Wednesday, August 17, 2005

I've just had a very enjoyable evening involving a pizookie party platter at BJ's and a long conversation in Doug's dark living room. Tonight is one of those nights when I'm feeling very sad about leaving for college. Yeah, yeah, yeah, I know...it's old news. I've been counting down forever, and I'm sure everyone's sick of hearing me talk about it...heck I'm even sick of thinking about it. But this isnt' something I can really hold back.

Laura and I were talking a lot tonight about college, and it's something that hasn't really hit us yet. We're both leaving in a week, and yet it seems so far away. I feel as if I have all the time in the world, but I know in reality I just have six more days. And although the full realization that I'm leaving CA hasn't really sunk in, there are times when I feel a sudden wave of sadness. Tonight is one of those times...probably because Laura brought up the fact that a lot of stuff that we're doing this week will be "lasts." The last time seeing so-and-so-person, the last time doing something in Fremont, the last get-together with a group of friends, the last time I'll be picked up and dropped off at my house by Laura, the last time I play Mario Kart, the last DC+2 hangout, the last hug, the last hello, the last goodbye, and eventually the last time I'll be in my house until December.

HAHA. I just realized I sound like I'm about to die. College isn't a death sentence, I know. But it's a new chapter in my life, and I'm leaving a lot behind...more than most people since I'm going so far. Yet, it's still a new adventure that I'm going to tackle head on....but not before I'm overcome with fits of nervousness and apprehension. Yeah, I totally just killed my brave, courageous, warrior-like attitude with the last part of that sentence.

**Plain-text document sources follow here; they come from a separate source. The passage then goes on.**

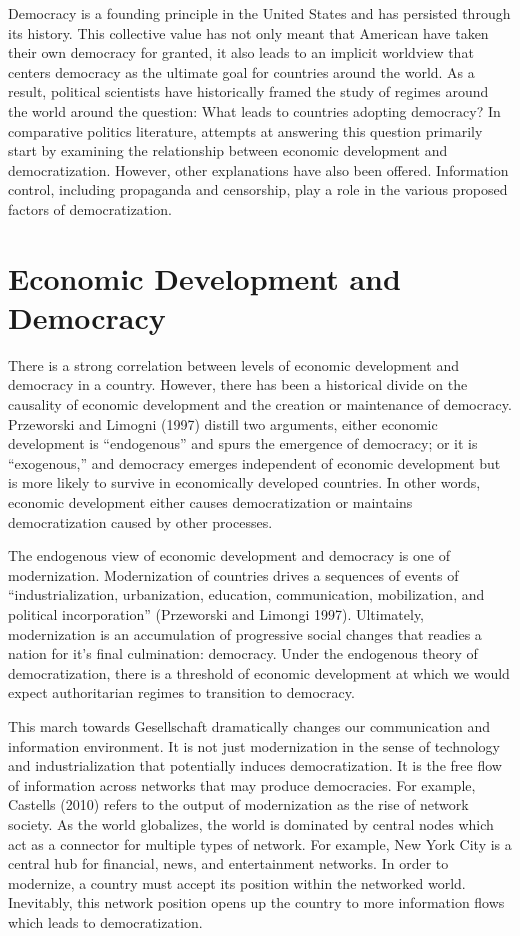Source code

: \documentclass[12pt,]{article}
\begin{document}
Democracy is a founding principle in the United States and has persisted
through its history. This collective value has not only meant that
American have taken their own democracy for granted, it also leads to an
implicit worldview that centers democracy as the ultimate goal for
countries around the world. As a result, political scientists have
historically framed the study of regimes around the world around the
question: What leads to countries adopting democracy? In comparative
politics literature, attempts at answering this question primarily start
by examining the relationship between economic development and
democratization. However, other explanations have also been offered.
Information control, including propaganda and censorship, play a role in
the various proposed factors of democratization.

\hypertarget{economic-development-and-democracy}{%
\section{Economic Development and
Democracy}\label{economic-development-and-democracy}}

There is a strong correlation between levels of economic development and
democracy in a country. However, there has been a historical divide on
the causality of economic development and the creation or maintenance of
democracy. Przeworski and Limogni (1997) distill two arguments, either
economic development is ``endogenous'' and spurs the emergence of
democracy; or it is ``exogenous,'' and democracy emerges independent of
economic development but is more likely to survive in economically
developed countries. In other words, economic development either causes
democratization or maintains democratization caused by other processes.

The endogenous view of economic development and democracy is one of
modernization. Modernization of countries drives a sequences of events
of ``industrialization, urbanization, education, communication,
mobilization, and political incorporation'' (Przeworski and Limongi
1997). Ultimately, modernization is an accumulation of progressive
social changes that readies a nation for it's final culmination:
democracy. Under the endogenous theory of democratization, there is a
threshold of economic development at which we would expect authoritarian
regimes to transition to democracy.

This march towards Gesellschaft dramatically changes our communication
and information environment. It is not just modernization in the sense
of technology and industrialization that potentially induces
democratization. It is the free flow of information across networks that
may produce democracies. For example, Castells (2010) refers to the
output of modernization as the rise of network society. As the world
globalizes, the world is dominated by central nodes which act as a
connector for multiple types of network. For example, New York City is a
central hub for financial, news, and entertainment networks. In order to
modernize, a country must accept its position within the networked
world. Inevitably, this network position opens up the country to more
information flows which leads to democratization.
\end{document}
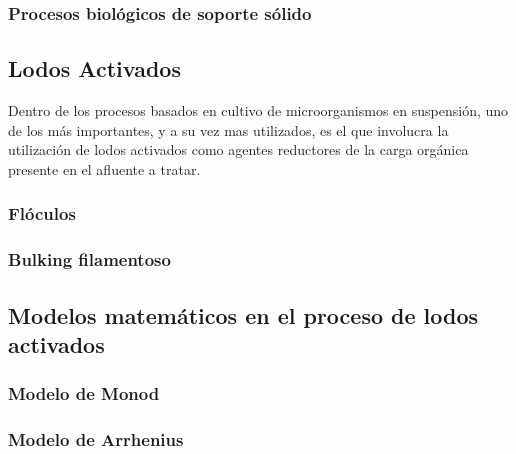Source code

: \subsubsection{Procesos biológicos de soporte sólido}
\subsection{Lodos Activados}
Dentro de los procesos basados en cultivo de microorganismos en suspensión, uno de los más importantes, y a su vez mas utilizados, es el que involucra la utilización de lodos activados como agentes reductores de la carga orgánica presente en el afluente a tratar.
\subsubsection{Flóculos}
\subsubsection{Bulking filamentoso}
\subsection{Modelos matemáticos en el proceso de lodos activados}
\subsubsection{Modelo de Monod}
\subsubsection{Modelo de Arrhenius}
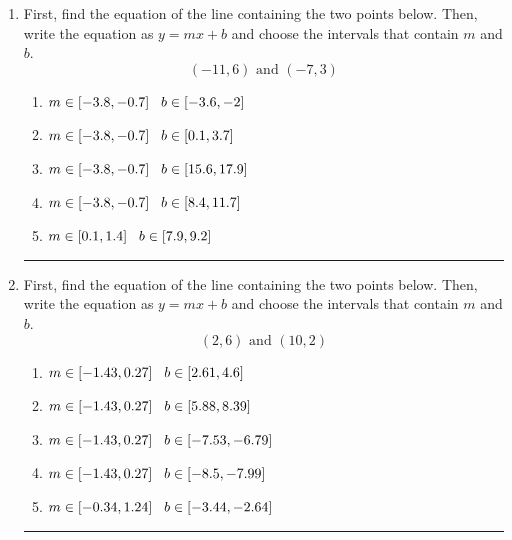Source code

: \documentclass[14pt]{extbook}
\newcommand{\litem}[1]{\item#1\hspace*{-1cm}\rule{\textwidth}{0.4pt}}
\begin{document}
\begin{enumerate}
{\begin{enumerate}[label=\Alph*.]
\end{enumerate} }
\litem{
First, find the equation of the line containing the two points below. Then, write the equation as $ y=mx+b $ and choose the intervals that contain $m$ and $b$.\[ (-11, 6) \text{ and } (-7, 3) \]\begin{enumerate}[label=\Alph*.]
\item \( m \in [-3.8, -0.7] \hspace*{3mm} b \in [-3.6, -2] \)
\item \( m \in [-3.8, -0.7] \hspace*{3mm} b \in [0.1, 3.7] \)
\item \( m \in [-3.8, -0.7] \hspace*{3mm} b \in [15.6, 17.9] \)
\item \( m \in [-3.8, -0.7] \hspace*{3mm} b \in [8.4, 11.7] \)
\item \( m \in [0.1, 1.4] \hspace*{3mm} b \in [7.9, 9.2] \)

\end{enumerate} }
\litem{
First, find the equation of the line containing the two points below. Then, write the equation as $ y=mx+b $ and choose the intervals that contain $m$ and $b$.\[ (2, 6) \text{ and } (10, 2) \]\begin{enumerate}[label=\Alph*.]
\item \( m \in [-1.43, 0.27] \hspace*{3mm} b \in [2.61, 4.6] \)
\item \( m \in [-1.43, 0.27] \hspace*{3mm} b \in [5.88, 8.39] \)
\item \( m \in [-1.43, 0.27] \hspace*{3mm} b \in [-7.53, -6.79] \)
\item \( m \in [-1.43, 0.27] \hspace*{3mm} b \in [-8.5, -7.99] \)
\item \( m \in [-0.34, 1.24] \hspace*{3mm} b \in [-3.44, -2.64] \)


\end{enumerate}}
\end{enumerate}
\end{document}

On another note, I'm very uneasy about starting a Rotaract Club. The reason? IT'S SO EFFING HARD. I would really just like to be a member in a Rotaract Club and not take on a leadership position because it's my freshman year, and I don't want to overwhelm myself. I want to focus on my academics. Starting a club is some serious hard work. Yes I know I'm a past Lt.Governor, but I was in that position in an already established district....a very strong one at that. Well regardless of all that, I decided to take the plunge, and today I emailed the Rotary District 7450 Governor. So there's no turning back now. I'll just lay low for the first semester, corresponding with Rotary but not really getting the club started until my second semester when I'm more adjusted to college-life. I think that's a good plan.

I wonder how things will be when I come back in December. Will I be the same? Will my friends be the same? Will relationships be the same between everyone? Or will everything be completely different? Will college totally have changed us? This isn't something I've been contemplating deeply; it's just thoughts that have crossed my mind.

Hm...did anyone actually read through this entire blur of an entry? I didn't delve deeply into any topic because the entry was more for my benefit so that I could get out all the thoughts crammed inside my head. Apparently at 1am there's more stuff in my head than I thought. OMGOODNESS IT'S 1:23AM?! I think David's picking me up at 11am for lunch. I'm not sure. I should find out. I guess that means I should sleep soon. But I'm in a TLN chatroom, and we're talking about music. Good songs are being thrown out left and right, and memories are flooding my mind. And I'm also downloading songs like mad with each IM.

I feel like talking on the phone, but I don't know anyone up for that at this time. It's ok, TLN is sustaining me right now =D.

DC CD MIX IS A GOOD IDEA. I APPLAUD ERIC FOR THAT IDEA.

Why am I still blogging?

I'm listening to "Here's to the Night" by Eve 6. More good memories. I like memories that actually make me smile when I think about them.

The air quality is getting worse, and so my cough is getting worse also.

I'm supposed to be getting my sleep cycle back on track, and it was working for two days. I blew it tonight. Oh well.

Ok, I'm ending this entry before I get carried away and start talking about random stuff like Laura's twitching. HAHA. Goodnight all.